I'm trying to build model that label each element in a sequence, where size of the inputs is equal to size of outputs. I'm using Keras 0.3.2. Dealing with padded values, I'm expecting that "mask_zero" parameter in 1st Embedding layer should lead to the same results as using "sample_weight" with temporal mode within fit() function. However, it seems that results are quite different. More specifically, running this code
X = pad_sequences(np.random.randint(1, 100, (1000, 10)), maxlen=20)

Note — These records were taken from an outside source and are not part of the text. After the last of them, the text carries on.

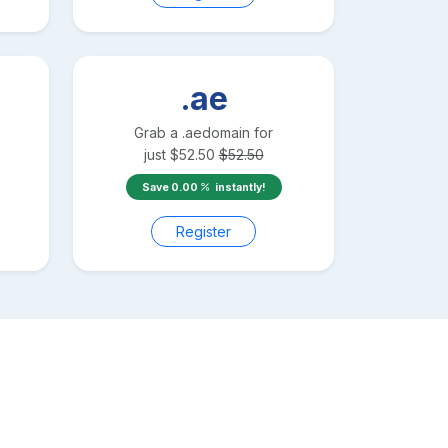
.ae
Grab a
.ae
domain for
just
$
52.50
$
52.50
Save
0.00
instantly!
Register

y = pad_sequences(np.random.randint(1, 10, (1000, 10)), maxlen=20)
Y = np.array([to_categorical(yt, 10) for yt in y])
W = (y>0).astype('float')
print('Model1: masking inputs using mask_zero=True:')
m = Sequential()
m.add(Embedding(input_dim=100, output_dim=4, input_length=20, mask_zero=True))

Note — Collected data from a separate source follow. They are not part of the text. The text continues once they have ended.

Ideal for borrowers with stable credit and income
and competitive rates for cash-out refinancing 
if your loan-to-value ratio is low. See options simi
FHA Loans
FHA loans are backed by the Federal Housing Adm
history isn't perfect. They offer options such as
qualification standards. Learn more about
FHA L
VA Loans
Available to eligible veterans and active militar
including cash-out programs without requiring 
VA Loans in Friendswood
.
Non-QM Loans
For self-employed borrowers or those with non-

m.add(LSTM(output_dim=4, return_sequences=True))
m.add(TimeDistributedDense(10, activation='softmax'))
m.compile(loss='categorical_crossentropy', class_mode='categorical', optimizer='adam')
m.fit(X, Y, nb_epoch=10, show_accuracy=True)
W1 = m.layers[-1].get_weights()[0]
print('Model2: masking outputs using sample_weight:')
m = Sequential()
m.add(Embedding(input_dim=100, output_dim=4, input_length=20))
m.add(LSTM(output_dim=4, return_sequences=True))
m.add(TimeDistributedDense(10, activation='softmax'))
m.compile(loss='categorical_crossentropy', class_mode='categorical', optimizer='adam', sample_weight_mode='temporal')
m.fit(X, Y, nb_epoch=10, show_accuracy=True, sample_weight=W)
W2 = m.layers[-1].get_weights()[0]
print('Model1 == Model2 is {0}, error is {1}'.format(np.all(W1==W2), np.sum((W1-W2)**2)))
outputs different model weights:
Model1 == Model2 is False, error is 16.270280838
Could you please tell me why "mask_zero" is not equivalent to "sample_weight" in this case?